The World Bank on Monday revealed that Nigeria spent $9.6 billion in 12 years, from 2010 to 2021, to service its foreign debts, noting that the country’s debt stock is not represented in the economy.
This information was made public by the World Bank in its International Debt Report, which revealed that Nigeria’s foreign loans had skyrocketed by 305% over the preceding 12 years.
The paper claims that Nigeria’s external debt stock increased from $18.39 billion in 2010 to $76.21 billion in 2021. Nigeria owed $103 billion in foreign debt as of the first half of 2022.
Likewise, from $59.3 million in 2010 to $1.73 billion in 2021, the annual interest paid on external debt increased substantially by 2,819%.
The World Bank defines the external debt as debt owed to nonresidents and repayable in money, goods, or services. It is the total of all long-term, short-term, and IMF credit that is public, publicly guaranteed, private, and privately nonguaranteed.
The research also revealed that Nigeria’s external debt principal repayments totaled $30.66 billion during the course of the previous 12 years, with yearly principle repayment increasing by 469 percent to $6.77 million in 2021 from $1.189 million in 2010.
The World Bank analysis revealed that Nigeria’s debt ratios worsened as a result of the high increase in the external debt stock and interest payments, with the external debt stock to export increasing to 144.4% in 2021 from 22.5% in 2010. Similarly, from 1.5% in 2010 to 16.5% in 2021, the country’s external debt service to export ratio worsened.
The World Bank asserts that dangers associated with debt are increasing for Nigeria and other developing nations, warning that slower global development and rising interest rates pose a threat to tip many nations into debt crises. The majority of the world’s poorest nations—60%—are either already in financial difficulty or are at significant danger of it.
The country director for Nigeria for the World Bank, Shubham Chaudhuri, stated that the country’s economy does not accurately represent the high level of debt stock and that the World Bank is concerned that the cost of debt servicing is higher than the country’s income.
The high cost of debt service is not sustainable, according to the lead economist for Nigeria at the World Bank, Alex Sienaert, who also noted that the nation now relies on borrowing more than ever before.
Chaudhuri stated during a roundtable discussion with media executives in Lagos that, “Nigeria has huge potential and often you can see it from the impact of the Nigerians in Diaspora and the rest of the world as well as the potential you see within Nigeria right now.
“But Nigeria has huge challenges. The basic thing, that is as little as investing in its people, Nigeria has not done a lot in that regard and in terms of enabling private firms to grow and create jobs, that hasn’t happened and without those two things, Nigeria would never get out of the situation it finds itself presently.

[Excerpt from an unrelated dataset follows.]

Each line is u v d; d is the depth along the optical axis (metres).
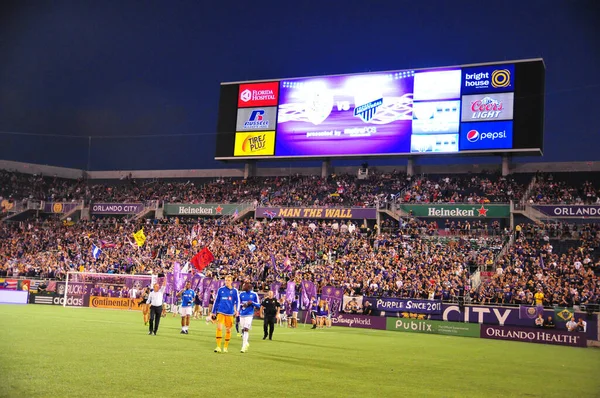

“Essentially, if you look at from the 1980s down to 2020, average income hasn’t really grown. Take Indonesia which is very similar to Nigeria, you will see the difference. Both countries had similar average income in the eighties. Good times come with oil prices being high. Nigeria is at a critical juncture and there are three different paths that Nigeria can take.
“The most likely path is what we call business as usual. But why are we sounding the alarm? For the first time in Nigeria’s history, what should be good times has actually become negative for the country.
“Oil prices have headed up, while oil and gas revenue has headed down. Petrol subsidy is not really helping the poor and should be taken away. Another reason why things are different this time for Nigeria is that for the first time, the cost of debt service has exceeded its revenue.
“Another thing is that when oil prices go up, Nigeria’s current account balance goes up and usually forex reserves go up. But for the first time, just as we saw with revenue, forex reserves have continued to decline. So, the question is, where are all those borrowings going to?”